• [Information shown]
══════

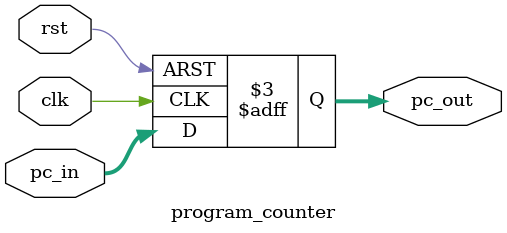
<source format=sv>
module program_counter(input [7:0] pc_in,
                       input clk, 
                       input rst, 
                       output logic [7:0] pc_out);
  
  always @ (posedge clk or negedge rst) begin 
    if(!rst)
      pc_out <= 8'b0000_0000; 
    else 
      pc_out <= pc_in; 
    
  end
  
endmodule  
</source>
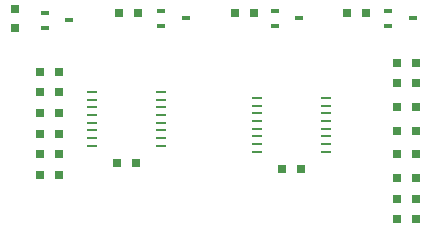
<source format=gbp>
G04 DipTrace 3.2.0.1*
G04 td_display_uBraidsII_bigtrans.GBP*
%MOIN*%
G04 #@! TF.FileFunction,Paste,Bot*
G04 #@! TF.Part,Single*
%AMOUTLINE5*
4,1,12,
-0.011945,-0.014146,
-0.011932,-0.014295,
-0.011784,-0.014307,
0.011784,-0.014307,
0.011933,-0.014294,
0.011945,-0.014146,
0.011945,0.014146,
0.011932,0.014295,
0.011784,0.014307,
-0.011784,0.014307,
-0.011933,0.014294,
-0.011945,0.014146,
-0.011945,-0.014146,
0*%
%AMOUTLINE8*
4,1,12,
0.011945,0.014146,
0.011932,0.014295,
0.011784,0.014307,
-0.011784,0.014307,
-0.011933,0.014294,
-0.011945,0.014146,
-0.011945,-0.014146,
-0.011932,-0.014295,
-0.011784,-0.014307,
0.011784,-0.014307,
0.011933,-0.014294,
0.011945,-0.014146,
0.011945,0.014146,
0*%
%AMOUTLINE11*
4,1,12,
-0.014146,0.011945,
-0.014295,0.011932,
-0.014307,0.011784,
-0.014307,-0.011784,
-0.014294,-0.011933,
-0.014146,-0.011945,
0.014146,-0.011945,
0.014295,-0.011932,
0.014307,-0.011784,
0.014307,0.011784,
0.014294,0.011933,
0.014146,0.011945,
-0.014146,0.011945,
0*%
%AMOUTLINE14*
4,1,12,
0.014146,-0.011945,
0.014295,-0.011932,
0.014307,-0.011784,
0.014307,0.011784,
0.014294,0.011933,
0.014146,0.011945,
-0.014146,0.011945,
-0.014295,0.011932,
-0.014307,0.011784,
-0.014307,-0.011784,
-0.014294,-0.011933,
-0.014146,-0.011945,
0.014146,-0.011945,
0*%
%AMOUTLINE17*
4,1,4,
0.016669,-0.002299,
0.016669,0.002299,
-0.016669,0.002299,
-0.016669,-0.002299,
0.016669,-0.002299,
0*%
%AMOUTLINE20*
4,1,4,
-0.016669,0.002299,
-0.016669,-0.002299,
0.016669,-0.002299,
0.016669,0.002299,
-0.016669,0.002299,
0*%
%ADD30R,0.025465X0.011685*%
%ADD42OUTLINE5*%
%ADD45OUTLINE8*%
%ADD48OUTLINE11*%
%ADD51OUTLINE14*%
%ADD54OUTLINE17*%
%ADD57OUTLINE20*%
%FSLAX26Y26*%
G04*
G70*
G90*
G75*
G01*
G04 BotPaste*
%LPD*%
D42*
X1405417Y708961D3*
D45*
X1469197D3*
X918016Y728646D3*
D42*
X854236D3*
D30*
X613870Y1179087D3*
Y1230273D3*
X696547Y1204680D3*
X1003218Y1185336D3*
Y1236522D3*
X1085895Y1210929D3*
X1380290Y1185336D3*
Y1236522D3*
X1462967Y1210929D3*
X1758007Y1185336D3*
Y1236522D3*
X1840684Y1210929D3*
D48*
X513687Y1244000D3*
D51*
Y1180220D3*
D42*
X861678Y1230614D3*
D45*
X925457D3*
D42*
X1247786D3*
D45*
X1311565D3*
D42*
X1621802D3*
D45*
X1685581D3*
D42*
X1789276Y1063291D3*
D45*
X1853055D3*
D42*
X1789276Y994394D3*
D45*
X1853055D3*
D42*
X1789276Y915654D3*
D45*
X1853055D3*
D42*
X1789276Y836913D3*
D45*
X1853055D3*
D42*
X1789276Y758173D3*
D45*
X1853055D3*
D42*
X1789276Y679433D3*
D45*
X1853055D3*
D42*
X1789276Y610535D3*
D45*
X1853055D3*
D42*
X1789276Y541638D3*
D45*
X1853055D3*
X662110Y689276D3*
D42*
X598331D3*
D45*
X662110Y758173D3*
D42*
X598331D3*
D45*
X662110Y827071D3*
D42*
X598331D3*
D45*
X662110Y895969D3*
D42*
X598331D3*
D45*
X662110Y964866D3*
D42*
X598331D3*
D45*
X662110Y1033764D3*
D42*
X598331D3*
D54*
X1552465Y946165D3*
Y920575D3*
Y894984D3*
Y869394D3*
Y843803D3*
Y818213D3*
Y792622D3*
Y767031D3*
X1322150D3*
Y792622D3*
Y818213D3*
Y843803D3*
Y869394D3*
Y894984D3*
Y920575D3*
Y946165D3*
D57*
X770969Y786717D3*
Y812307D3*
Y837898D3*
Y863488D3*
Y889079D3*
Y914669D3*
Y940260D3*
Y965850D3*
X1001283D3*
Y940260D3*
Y914669D3*
Y889079D3*
Y863488D3*
Y837898D3*
Y812307D3*
Y786717D3*
M02*

</source>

══════

• [Description of the task]
Please set down the records exactly, and keep every image out of the copy.

• [Your solution]
<source format=sv>
module program_counter(input [7:0] pc_in,
                       input clk, 
                       input rst, 
                       output logic [7:0] pc_out);
  
  always @ (posedge clk or negedge rst) begin 
    if(!rst)
      pc_out <= 8'b0000_0000; 
    else 
      pc_out <= pc_in; 
    
  end
  
endmodule  
</source>
<source format=gbp>
G04 DipTrace 3.2.0.1*
G04 td_display_uBraidsII_bigtrans.GBP*
%MOIN*%
G04 #@! TF.FileFunction,Paste,Bot*
G04 #@! TF.Part,Single*
%AMOUTLINE5*
4,1,12,
-0.011945,-0.014146,
-0.011932,-0.014295,
-0.011784,-0.014307,
0.011784,-0.014307,
0.011933,-0.014294,
0.011945,-0.014146,
0.011945,0.014146,
0.011932,0.014295,
0.011784,0.014307,
-0.011784,0.014307,
-0.011933,0.014294,
-0.011945,0.014146,
-0.011945,-0.014146,
0*%
%AMOUTLINE8*
4,1,12,
0.011945,0.014146,
0.011932,0.014295,
0.011784,0.014307,
-0.011784,0.014307,
-0.011933,0.014294,
-0.011945,0.014146,
-0.011945,-0.014146,
-0.011932,-0.014295,
-0.011784,-0.014307,
0.011784,-0.014307,
0.011933,-0.014294,
0.011945,-0.014146,
0.011945,0.014146,
0*%
%AMOUTLINE11*
4,1,12,
-0.014146,0.011945,
-0.014295,0.011932,
-0.014307,0.011784,
-0.014307,-0.011784,
-0.014294,-0.011933,
-0.014146,-0.011945,
0.014146,-0.011945,
0.014295,-0.011932,
0.014307,-0.011784,
0.014307,0.011784,
0.014294,0.011933,
0.014146,0.011945,
-0.014146,0.011945,
0*%
%AMOUTLINE14*
4,1,12,
0.014146,-0.011945,
0.014295,-0.011932,
0.014307,-0.011784,
0.014307,0.011784,
0.014294,0.011933,
0.014146,0.011945,
-0.014146,0.011945,
-0.014295,0.011932,
-0.014307,0.011784,
-0.014307,-0.011784,
-0.014294,-0.011933,
-0.014146,-0.011945,
0.014146,-0.011945,
0*%
%AMOUTLINE17*
4,1,4,
0.016669,-0.002299,
0.016669,0.002299,
-0.016669,0.002299,
-0.016669,-0.002299,
0.016669,-0.002299,
0*%
%AMOUTLINE20*
4,1,4,
-0.016669,0.002299,
-0.016669,-0.002299,
0.016669,-0.002299,
0.016669,0.002299,
-0.016669,0.002299,
0*%
%ADD30R,0.025465X0.011685*%
%ADD42OUTLINE5*%
%ADD45OUTLINE8*%
%ADD48OUTLINE11*%
%ADD51OUTLINE14*%
%ADD54OUTLINE17*%
%ADD57OUTLINE20*%
%FSLAX26Y26*%
G04*
G70*
G90*
G75*
G01*
G04 BotPaste*
%LPD*%
D42*
X1405417Y708961D3*
D45*
X1469197D3*
X918016Y728646D3*
D42*
X854236D3*
D30*
X613870Y1179087D3*
Y1230273D3*
X696547Y1204680D3*
X1003218Y1185336D3*
Y1236522D3*
X1085895Y1210929D3*
X1380290Y1185336D3*
Y1236522D3*
X1462967Y1210929D3*
X1758007Y1185336D3*
Y1236522D3*
X1840684Y1210929D3*
D48*
X513687Y1244000D3*
D51*
Y1180220D3*
D42*
X861678Y1230614D3*
D45*
X925457D3*
D42*
X1247786D3*
D45*
X1311565D3*
D42*
X1621802D3*
D45*
X1685581D3*
D42*
X1789276Y1063291D3*
D45*
X1853055D3*
D42*
X1789276Y994394D3*
D45*
X1853055D3*
D42*
X1789276Y915654D3*
D45*
X1853055D3*
D42*
X1789276Y836913D3*
D45*
X1853055D3*
D42*
X1789276Y758173D3*
D45*
X1853055D3*
D42*
X1789276Y679433D3*
D45*
X1853055D3*
D42*
X1789276Y610535D3*
D45*
X1853055D3*
D42*
X1789276Y541638D3*
D45*
X1853055D3*
X662110Y689276D3*
D42*
X598331D3*
D45*
X662110Y758173D3*
D42*
X598331D3*
D45*
X662110Y827071D3*
D42*
X598331D3*
D45*
X662110Y895969D3*
D42*
X598331D3*
D45*
X662110Y964866D3*
D42*
X598331D3*
D45*
X662110Y1033764D3*
D42*
X598331D3*
D54*
X1552465Y946165D3*
Y920575D3*
Y894984D3*
Y869394D3*
Y843803D3*
Y818213D3*
Y792622D3*
Y767031D3*
X1322150D3*
Y792622D3*
Y818213D3*
Y843803D3*
Y869394D3*
Y894984D3*
Y920575D3*
Y946165D3*
D57*
X770969Y786717D3*
Y812307D3*
Y837898D3*
Y863488D3*
Y889079D3*
Y914669D3*
Y940260D3*
Y965850D3*
X1001283D3*
Y940260D3*
Y914669D3*
Y889079D3*
Y863488D3*
Y837898D3*
Y812307D3*
Y786717D3*
M02*

</source>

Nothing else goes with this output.